_PROBLEM TO SOLVE_:
Starting with the line containing "genus: Diplazium" and continuing through the last line of the records, format each line as a string in a JSON array, leaving out blank lines.

* * * * *

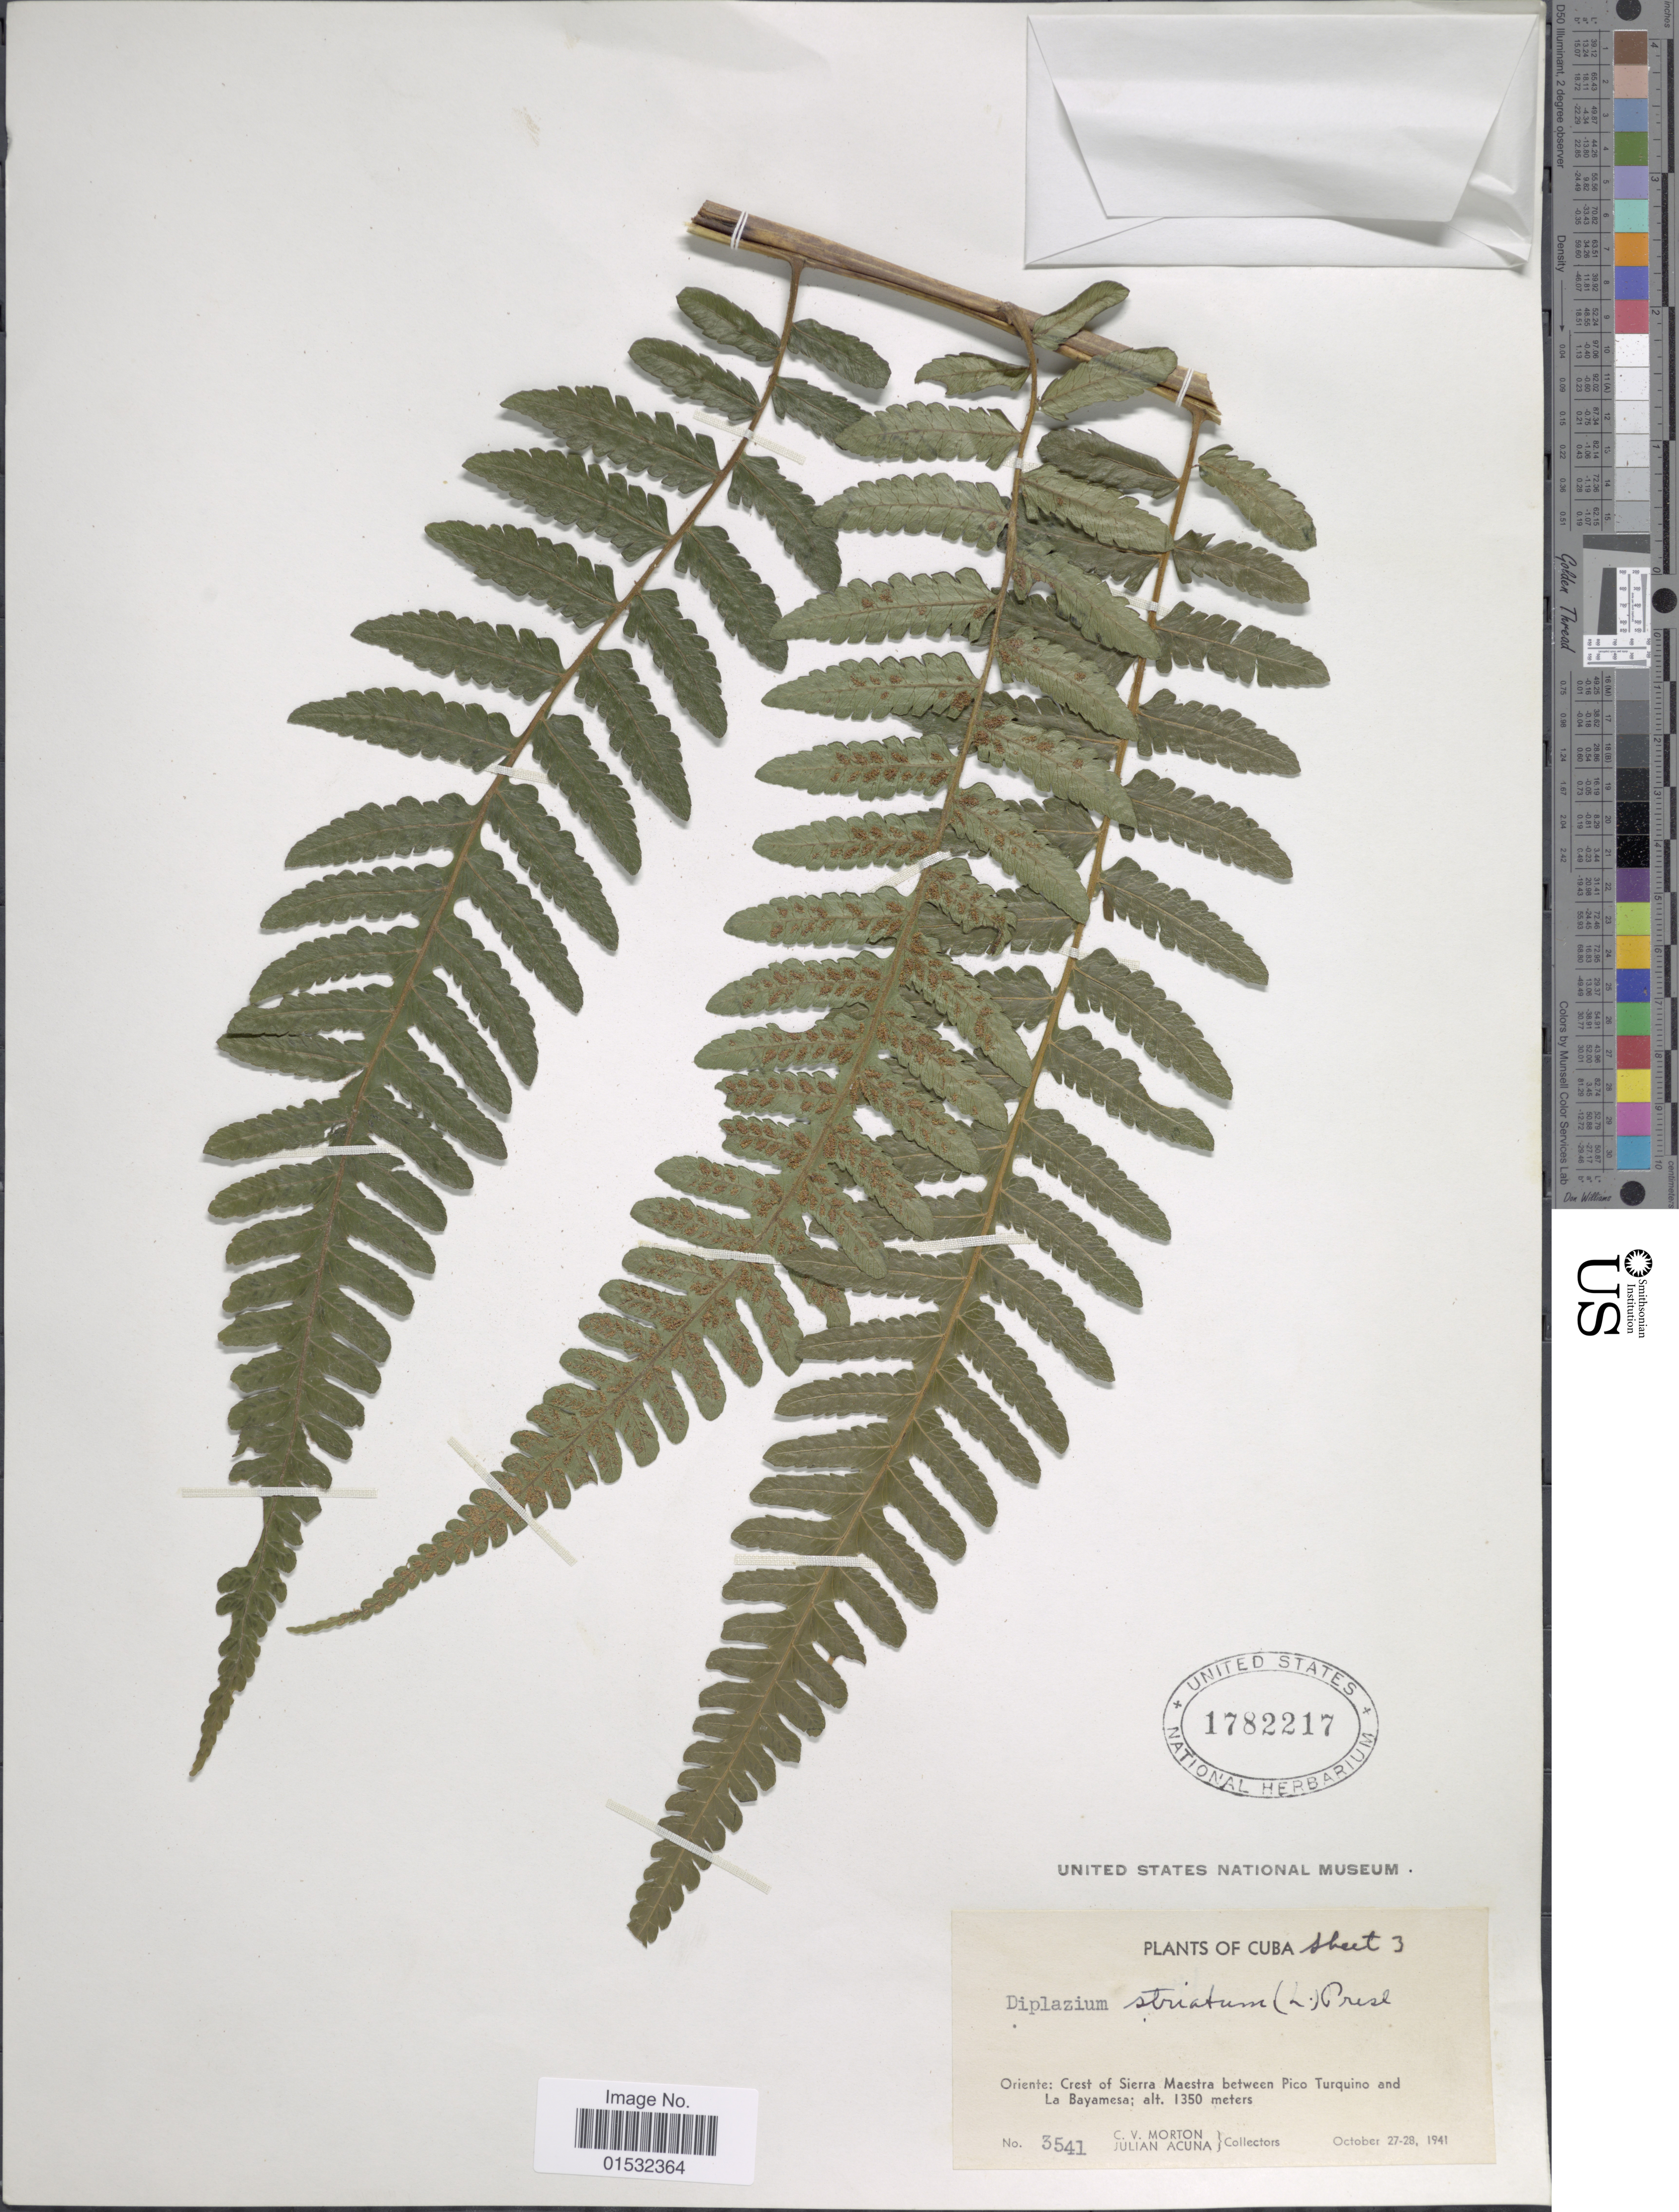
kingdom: Plantae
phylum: Tracheophyta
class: Polypodiopsida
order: Polypodiales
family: Athyriaceae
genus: Diplazium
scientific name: Diplazium striatum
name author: (L.) C. Presl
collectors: C. V. Morton & J. B. Acuña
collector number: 3541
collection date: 1941-10-27/1941-10-28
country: Cuba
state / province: Oriente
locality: Crest of Sierra Maestra between Pico Turquino and La Bayamesa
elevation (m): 1350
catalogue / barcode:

* * * * *

_SOLUTION TO THE PROBLEM_:
[
  "genus: Diplazium",
  "scientific name: Diplazium striatum",
  "name author: (L.) C. Presl",
  "collectors: C. V. Morton & J. B. Acuña",
  "collector number: 3541",
  "collection date: 1941-10-27/1941-10-28",
  "country: Cuba",
  "state / province: Oriente",
  "locality: Crest of Sierra Maestra between Pico Turquino and La Bayamesa",
  "elevation (m): 1350",
  "catalogue / barcode:"
]